Crime is down in the city — and the 50th Precinct — and it might all be thanks to the coronavirus.
April’s reported crimes dropped nearly 29 percent compared to the year before, following a trend that seems to pervade every single borough, according to law enforcement officials.
Felony assaults were down 32 percent, and robberies dropped 26 percent citywide. Grand larceny was down the most — at 52 percent — while shootings fell nearly 10 percent.
At the 50th precinct, crime dropped 20 percent in April, led by a 57 percent decline in grand larcenies.
Still, crime is up this year overall by nearly 17 percent, compared to a 3 percent uptick for the city.
Auto theft and burglary continue to be a problem, especially when it comes to stores. Citywide, commercial burglary exploded by 169 percent.
Burglaries in the 50th are up 28 percent for the year, but local law enforcement officials collected just one more burglary report this year than in 2019.
Grand larceny auto is up 33 percent in April locally, but well over 55 percent for the year.
The police force overall is nearly back to full strength after peaking at 20 percent absenteeism at the height of the pandemic. As of Monday, the force has lost 38 people to complications from COVID-19.
While hate crimes targeting the Jewish and LGBTQ communities are down across the city, police did report 15 hate crimes related to the coronavirus. That’s more than every other hate crime category, with the exception of anti-Semitism, which has had 50 reports so far this year.
The city continues to provide meals for those in need during the coronavirus pandemic, but Jews looking to keep kosher remain out-of-luck when it comes to these “grab-and-go” sites in the Bronx, and Assemblyman Jeffrey Dinowitz wants to do something about it.
“Nobody should be forced to choose between their religion and the human need to consume food,” the lawmaker said in his weekly newsletter to constituents. “There are tens of thousands of kosher-observant households in the 10463 (and) 10471 ZIP codes alone, yet there is nowhere for any of them to go pick up a kosher meal if they have no money and no food.”
The city has provided kosher meals at more than a dozen sites in Queens, Brooklyn, Manhattan and Staten Island, but none in the Bronx, Dinowitz said. Because there is a larger concentration of kosher-observant Jews near Riverdale/Kingsbridge Academy and P.S. 95 Sheila Mencher, the Assemblyman believes these sites could be good locations to provide such meals.
“People who eat kosher should be able to access grab-and-go meals in their own neighborhoods, if they need it,” Dinowitz said.

**Given records:**
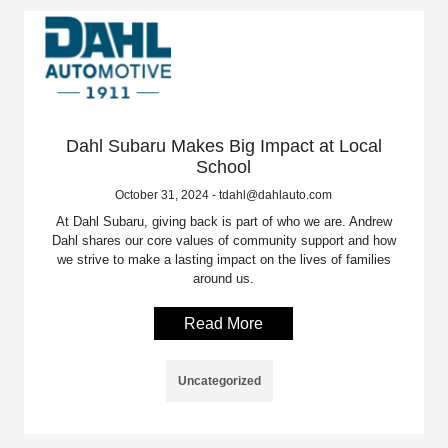
Dahl Subaru Makes Big Impact at Local
School
October 31, 2024 - tdahl@dahlauto.com
At Dahl Subaru, giving back is part of who we are. Andrew
Dahl shares our core values of community support and how
we strive to make a lasting impact on the lives of families
around us.
Read More
Uncategorized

**Problem 1:**
Answer these questions from the article on crime and kosher meals:
(a) By what percentage did grand larceny drop citywide in April?
(b) As of Monday, how many members has the police force lost to complications from COVID-19?
(c) Which two sites does Dinowitz name as possible locations for kosher meals?
**Problem 2:** Please list every borough where, according to the article, the city has provided kosher meals.

**Response area 1:**
(a) 52 percent
(b) 38 people
(c) Riverdale/Kingsbridge Academy and P.S. 95 Sheila Mencher

**Response area 2:** Queens, Brooklyn, Manhattan, Staten Island